The pop up free way to link the cone of cold image would be 

{URL=http://img230.imageshack.us/img230/6086/cone1iceif5.jpg}{IMG}http://img230.imageshack.us/img230/6086/cone1iceif5.th.jpg{/IMG}{/URL}

switching {  } for [  ] of course.



			
				Kae'Yoss said:
			
		

>




The [imager] and [imagel] tages can be used in place of the


----------



## mvincent

Nail said:
			
		

> I did not get the 40 ft r.  Has it been something you (any of you!) use alot?



I've never had need for it, but it could possibly be used for:
Torch light (shadowy illumination)
Blasphemy
Transmute Metal to Wood
Circle of Death
Detect Scrying
Dictum
False Vision
Holy Word
Mage's Disjunction
Meteor Swarm
Prayer
Undeath to Death
Wail of the Banshee
Word of Chaos
Light
Continual Flame


----------



## Ogrork the Mighty

frankthedm said:
			
		

> Steel Sqwire decided to market that idea.




Too bad they didn't learn from the company that had the nifty idea of stamp pads for common terrain/furnishngs. Price is everything, and Steel Sqwire is too costly to ultimately be successful. They also need to enable customers to buy what they want rather than be stuck with pre-packs. I'd be interested in four 10-ft. radius wires, but there's no way I'd ever consider buying four sets (at $15-20 a pop!) for them.

Cool idea though.


----------



## Nail

Ogrork the Mighty said:
			
		

> They also need to enable customers to buy what they want rather than be stuck with pre-packs. I'd be interested in four 10-ft. radius wires, but there's no way I'd ever consider buying four sets (at $15-20 a pop!) for them.



That's my complaint too.  For example, those 20' r. look useful....but I'll only get one with my Skirmish pack.


----------



## mvincent

Ogrork the Mighty said:
			
		

> Too bad they didn't learn from the company that had the nifty idea of stamp pads for common terrain/furnishngs.



Agreed. Those sucked for the price.



> They also need to enable customers to buy what they want rather than be stuck with pre-packs.



Agreed. I bought my 20' radius templates when Steel Sqwire was selling them individually and I was much happier about it. I don't like what Paizo did here.



> Steel Sqwire is too costly to ultimately be successful.



It technically already _is_ successful (as far as game aids go). The templates will likely always cater to a fringe market, but I don't see them going away.

Either way: knowing what I know, I would still pay for the whole pack _just_ to get the 20' radius template (in fact, I might still, even though I have two already). I just wish they could be used for showing threatened areas.

........

**Required work**
• a. Answer these questions using the forum thread about Steel Sqwire templates:
(i) What price range per set does Ogrork the Mighty give?
(ii) What size of template did mvincent buy when Steel Sqwire sold them individually?
(iii) What is the first item on mvincent's list of possible uses for a 40 ft radius?
• b. Carry on the forum thread about Steel Sqwire templates from its last post.

[Extracted data entries]
........

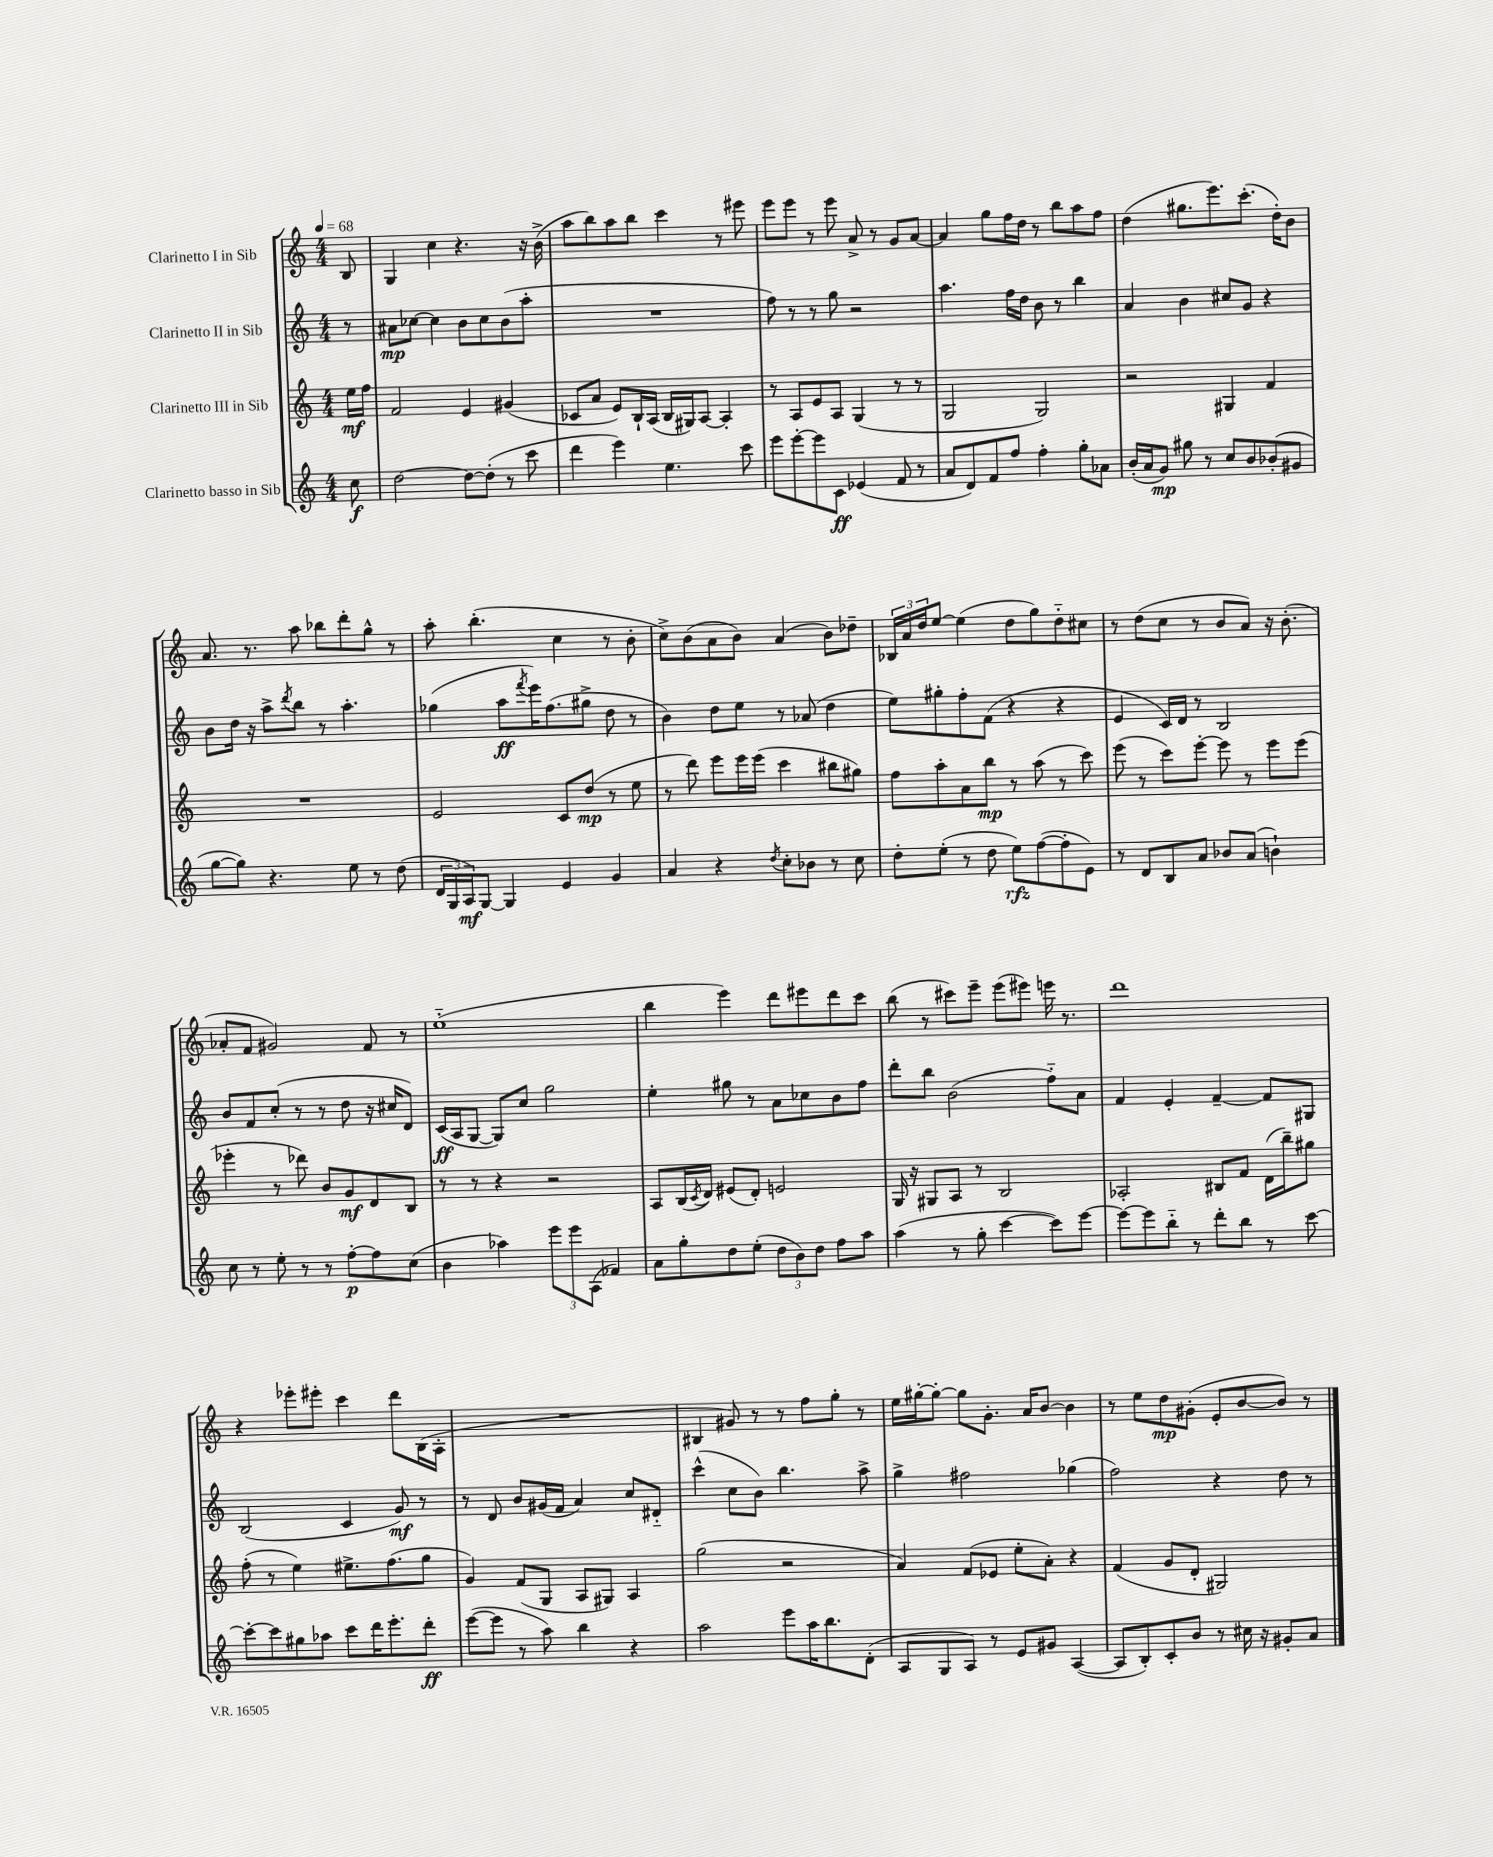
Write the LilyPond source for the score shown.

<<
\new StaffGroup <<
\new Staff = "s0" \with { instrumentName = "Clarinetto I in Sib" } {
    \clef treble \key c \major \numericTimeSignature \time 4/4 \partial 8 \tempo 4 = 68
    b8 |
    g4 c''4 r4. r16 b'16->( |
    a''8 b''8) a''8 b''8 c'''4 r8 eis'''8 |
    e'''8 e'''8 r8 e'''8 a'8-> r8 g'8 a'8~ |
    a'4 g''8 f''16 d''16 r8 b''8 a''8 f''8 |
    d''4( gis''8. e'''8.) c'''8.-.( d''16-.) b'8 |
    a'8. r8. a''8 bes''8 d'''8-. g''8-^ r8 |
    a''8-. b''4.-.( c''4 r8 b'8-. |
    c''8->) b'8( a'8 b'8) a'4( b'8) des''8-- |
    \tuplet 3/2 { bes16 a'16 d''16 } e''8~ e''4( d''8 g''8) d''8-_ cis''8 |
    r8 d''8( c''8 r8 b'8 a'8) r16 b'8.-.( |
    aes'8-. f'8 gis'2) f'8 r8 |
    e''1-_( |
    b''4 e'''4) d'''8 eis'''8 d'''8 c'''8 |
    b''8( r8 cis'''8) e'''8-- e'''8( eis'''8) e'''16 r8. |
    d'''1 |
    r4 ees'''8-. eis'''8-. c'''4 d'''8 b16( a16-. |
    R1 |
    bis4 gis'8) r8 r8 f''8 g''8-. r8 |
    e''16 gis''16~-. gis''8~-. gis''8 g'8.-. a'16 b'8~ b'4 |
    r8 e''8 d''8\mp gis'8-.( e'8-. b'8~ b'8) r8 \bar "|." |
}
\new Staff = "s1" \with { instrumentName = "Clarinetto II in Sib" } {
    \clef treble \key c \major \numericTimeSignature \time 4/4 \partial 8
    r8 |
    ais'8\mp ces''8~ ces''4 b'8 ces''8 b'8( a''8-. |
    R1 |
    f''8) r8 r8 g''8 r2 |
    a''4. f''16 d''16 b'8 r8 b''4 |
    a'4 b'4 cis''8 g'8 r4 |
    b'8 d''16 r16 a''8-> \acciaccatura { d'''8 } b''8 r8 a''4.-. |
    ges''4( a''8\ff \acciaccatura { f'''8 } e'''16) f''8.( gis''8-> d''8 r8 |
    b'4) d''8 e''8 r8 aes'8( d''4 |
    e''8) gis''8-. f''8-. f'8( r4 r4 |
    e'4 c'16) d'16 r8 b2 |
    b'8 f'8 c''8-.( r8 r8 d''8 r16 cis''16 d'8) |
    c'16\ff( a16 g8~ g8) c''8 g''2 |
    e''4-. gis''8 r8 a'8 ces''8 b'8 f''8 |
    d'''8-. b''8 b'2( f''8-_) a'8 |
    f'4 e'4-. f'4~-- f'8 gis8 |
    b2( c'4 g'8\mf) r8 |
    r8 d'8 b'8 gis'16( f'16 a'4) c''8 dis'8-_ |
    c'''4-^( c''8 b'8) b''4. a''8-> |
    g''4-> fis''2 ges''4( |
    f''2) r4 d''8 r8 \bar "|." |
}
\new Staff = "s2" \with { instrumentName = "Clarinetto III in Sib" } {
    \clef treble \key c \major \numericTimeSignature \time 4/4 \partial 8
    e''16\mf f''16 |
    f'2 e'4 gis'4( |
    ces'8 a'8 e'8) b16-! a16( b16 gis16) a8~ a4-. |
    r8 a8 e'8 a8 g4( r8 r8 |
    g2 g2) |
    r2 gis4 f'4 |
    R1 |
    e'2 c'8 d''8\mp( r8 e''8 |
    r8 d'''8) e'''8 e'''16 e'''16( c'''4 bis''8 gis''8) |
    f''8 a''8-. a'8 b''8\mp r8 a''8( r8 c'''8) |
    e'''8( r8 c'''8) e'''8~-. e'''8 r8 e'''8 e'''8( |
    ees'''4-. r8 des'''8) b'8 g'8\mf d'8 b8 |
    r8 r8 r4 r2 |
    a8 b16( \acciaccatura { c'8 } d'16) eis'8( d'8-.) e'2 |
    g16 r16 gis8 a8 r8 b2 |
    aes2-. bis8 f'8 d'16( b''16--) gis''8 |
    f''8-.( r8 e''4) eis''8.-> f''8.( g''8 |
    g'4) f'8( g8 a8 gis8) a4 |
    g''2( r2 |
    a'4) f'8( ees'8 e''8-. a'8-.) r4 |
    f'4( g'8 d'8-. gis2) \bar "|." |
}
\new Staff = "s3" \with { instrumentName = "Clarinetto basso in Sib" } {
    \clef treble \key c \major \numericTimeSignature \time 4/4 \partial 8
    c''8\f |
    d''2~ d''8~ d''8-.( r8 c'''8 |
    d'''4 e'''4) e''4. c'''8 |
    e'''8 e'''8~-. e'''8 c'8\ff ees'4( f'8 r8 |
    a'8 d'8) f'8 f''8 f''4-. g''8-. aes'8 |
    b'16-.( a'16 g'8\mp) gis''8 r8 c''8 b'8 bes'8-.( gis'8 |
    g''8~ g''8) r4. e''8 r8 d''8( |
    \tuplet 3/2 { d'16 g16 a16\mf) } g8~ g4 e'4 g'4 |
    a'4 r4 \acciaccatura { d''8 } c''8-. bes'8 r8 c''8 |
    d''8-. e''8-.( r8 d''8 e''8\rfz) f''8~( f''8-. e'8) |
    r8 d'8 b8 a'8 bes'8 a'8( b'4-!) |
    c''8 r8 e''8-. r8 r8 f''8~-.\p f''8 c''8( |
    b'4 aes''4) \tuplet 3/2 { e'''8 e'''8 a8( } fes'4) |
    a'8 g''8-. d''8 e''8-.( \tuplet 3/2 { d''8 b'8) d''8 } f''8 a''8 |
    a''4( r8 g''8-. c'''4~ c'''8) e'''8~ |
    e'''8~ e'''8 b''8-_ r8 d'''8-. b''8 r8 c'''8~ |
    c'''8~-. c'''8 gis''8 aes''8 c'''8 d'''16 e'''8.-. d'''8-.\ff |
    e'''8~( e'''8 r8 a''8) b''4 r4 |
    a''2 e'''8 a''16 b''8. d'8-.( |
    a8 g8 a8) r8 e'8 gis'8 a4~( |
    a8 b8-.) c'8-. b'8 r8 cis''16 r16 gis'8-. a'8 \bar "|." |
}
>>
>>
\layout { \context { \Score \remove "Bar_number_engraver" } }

........

**Solved tasks**
• a.
(i) $15-20 a set.
(ii) 20' radius templates.
(iii) Torch light (shadowy illumination).

• b.
----------



## Nail

mvincent said:
			
		

> I bought my 20' radius templates when Steel Sqwire was selling them individually and I was much happier about it. I don't like what Paizo did here.



I think we all know why they "packaged" them though: higher profit margin.


----------



## MarkB

Excellent images, Frank. Any chance of a few illustrative examples of Line effects at various angles? They can tend to be tricky to work out visually.


----------



## mvincent

A few ideas:
1) Print these on transparencies (to make them sturdier, nicer looking, and you can maybe see things below them)
2) Print them with an extra 2" on several sides, which can be folded down to create a 'table'. This should allow you to place it on the battlemap without disturbing (most of) the figures (and makes it so you don't have to 'eyeball' where the template covers... which kinda defeats its purpose).
3) There is a type of 'koosh ball' toy that looks like a mass of long tentacles. Mounting a clear, 20' radius template on top of one of these could be a fun/useful item for gamers that frequently use the Dark Tentacles spell.


----------



## Thurbane

frankthedm said:
			
		

> I actually dislike grids, measuring much more preferable for my tastes. But the grid system makes for easier rules discussions.



Same here - the templates I use are made with a compass i.e. circular. Causes a few minor problems with the battlemat grid, but I prefer this to square fireballs...


----------



## frankthedm

MarkB said:
			
		

> Excellent images, Frank. Any chance of a few illustrative examples of Line effects at various angles? They can tend to be tricky to work out visually.



There is a slight problem there. Besides the problem of how thick the line should be [same width of the lines that exist between squares is my guess], the text and the example{and the text in that example] of lines in the PHB do _not_ agree on what defines a line!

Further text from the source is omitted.